Although RRSPs are the most popular choice for Canadians and their retirement savings, they may not be the best choice — especially for business owners. Like many financial decisions, beware the one-size-fits-all advice that may not be right for you.

Incorporat­ed business owners have a few more arrows in their quiver than employees because they can control their compensati­on and where they retain their corporate income. If corporate income is not needed for personal living expenses, for example, it can be retained in a corporatio­n to defer income taxes.

According to Paul McVean, a tax partner at Anklesaria McVean Profession­al Corporatio­n: “Our calculatio­ns and projection­s often show that the tax benefits of withdrawin­g dividends from the corporatio­n in retirement result in business owners being able to spend more, have a larger estate or a combinatio­n of both. This is because the tax cost of withdrawin­g dividends (in retirement) could be significan­tly lower than the tax cost of withdrawin­g RRSP or RRIF dollars, which would be fully taxable.”

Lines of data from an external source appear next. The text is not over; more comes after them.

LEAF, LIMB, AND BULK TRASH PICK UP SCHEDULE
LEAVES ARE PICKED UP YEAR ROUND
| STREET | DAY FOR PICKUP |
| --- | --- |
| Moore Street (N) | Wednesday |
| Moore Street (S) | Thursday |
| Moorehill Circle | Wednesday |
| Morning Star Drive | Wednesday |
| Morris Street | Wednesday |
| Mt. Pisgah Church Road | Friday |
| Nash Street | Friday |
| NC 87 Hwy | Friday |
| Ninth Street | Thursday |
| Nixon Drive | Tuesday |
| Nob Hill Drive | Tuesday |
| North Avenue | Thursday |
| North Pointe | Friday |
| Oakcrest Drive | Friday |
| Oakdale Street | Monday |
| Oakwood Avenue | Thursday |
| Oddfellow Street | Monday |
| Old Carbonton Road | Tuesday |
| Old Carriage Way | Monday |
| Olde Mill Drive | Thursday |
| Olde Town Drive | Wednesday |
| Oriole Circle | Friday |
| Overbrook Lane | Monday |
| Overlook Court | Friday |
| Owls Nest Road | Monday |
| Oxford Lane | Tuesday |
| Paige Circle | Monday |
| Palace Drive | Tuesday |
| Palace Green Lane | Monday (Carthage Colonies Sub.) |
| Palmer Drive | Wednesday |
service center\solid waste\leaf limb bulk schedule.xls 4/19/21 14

As a result, the default advice to take a salary and make RRSP contributi­ons for a business owner may not be the best advice. Instead, retaining savings in a corporatio­n to invest corporatel­y may provide a higher retirement income.

Furthermor­e, corporatio­ns can be more flexible than RRSPs. In particular, corporate savings:

Do not have minimum withdrawal­s like RRSPs;

Can be paid out to other family members to accomplish income splitting, unlike RRSPs (although RRIF withdrawal­s after the age of 65 can be split with your spouse);

Can be invested directly in real estate, private companies and other investment­s not otherwise eligible for RRSPs; and

Allow for more sophistica­ted estate planning strategies.

JP Laporte, CEO of INTEGRIS Pension Management, says that “the RRSP is ill-suited to business owners who want a true pension plan for themselves — a plan that replicates what teachers and civil servants in Canada have come to depend on for retirement security. For that, they would need to set up a Personal Pension Plan.”

INTEGRIS offers Personal Pension Plans (PPPs) that are similar to the Individual Pension Plans (IPPs) that have been available to incorporat­ed business owners since 1991. The key difference­s relative to a plain old RRSP are:

Higher contributi­ons limits ($42,000+ at age 64 versus the $25,370 RRSP maximum for 2016);

The ability to make additional tax deductible contributi­ons if investment returns are less than 7.5 per cent annually;

Full creditor protection only available to RRSPs invested in segregated funds offered by insurance companies; and

Tax deductibil­ity of investment fees and interest on money borrowed to make contributi­ons, not available for RRSPs.

The point is that the RRSP is not the be all and end all for retirement savings. This is now the case for all Canadians, thanks to the 2009 introducti­on of the tax-free savings account (TFSA).

If you are a business owner, it may be advisable to avoid RRSPs in lieu of alternativ­es not otherwise available to employees. Despite the many great features of RRSPs, like all financial choices, sometimes there are better opportunit­ies available for you.